They include vocational training courses teach skills like fishing, welding and tailoring to equip men for better-paying work and basic tool kits including items like axes, shovels, saws and plows to enable farmers to increase their productivity. GFA also provides sewing machine and rickshaws to families to help them gain a better financial footing.


Commenting on the “heartbreaking” report, GFA founder Dr. K.P. Yohannan said, “We believe that, as people created in the image of God, everyone has the right to be treated with dignity and honor. In helping people improve their working and living situations, we are able to demonstrate practically God’s love and care for them and their families. There needs to be a pressing into the reality of what we are dealing with.” 
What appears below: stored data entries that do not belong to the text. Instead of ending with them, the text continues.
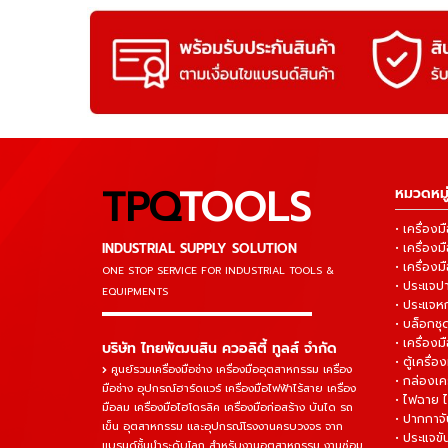
TPQ
TOOLS
หมวดหมู่
• เครื่อ
INDUSTRIAL SUPPLY SOLUTION
• เครื่อ
• เครื่องม
ONE STOP SERVICE
FOR INDUSTRIAL TOOLS &
• ประแจ
EQUIPMENTS
• ประแจห
▬▬▬▬▬▬▬▬▬▬▬▬▬▬▬
• บล็อกชุด
• เครื่องม
บริษัท ไทยพัฒนสิน ควอลิตี้ ทูลส์ จำกัด
• ตู้เครื่อง
ศูนย์รวมเครื่องมือช่าง เครื่องมืออุตสาหกรรม เครื่อง
• กล่องเคร
มือช่าง อุปกรณ์ฮาร์ดแวร์ เครื่องมือไฟฟ้าไร้สาย เครื่อง
• ไฟฉาย 
มือลม เครื่องมือไฮโดรลิค เครื่องมือก่อสร้าง บันได รถ
• ปากกาจั
เข็น อุตสาหกรรม และอุปกรณ์โรงงานครบวงจร จาก
• ประแจข
แบรนด์ชั้นนำระดับโลก สำหรับงานอุตสาหกรรม งานซ่อม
In a blog addressing the issue (kpyohannan.org/2018/02/19/is-there-room-in-our-hearts-for-someone-whos-suffering/), Yohannan tells the story of Lalasa, a woman who was considering suicide because she was overwhelmed by debt, until she was befriended by a GFA-supported worker and given a cow as a source of income.

“I wonder when we hear stories like this if God is trying to help us understand more of his heart for the poor and downtrodden,” he writes, noting how even small actions can make a big difference. “When we run into someone like Lalasa, whether in person or through some sort of media, do we really care what becomes of them? Do we realize the value God places on them?”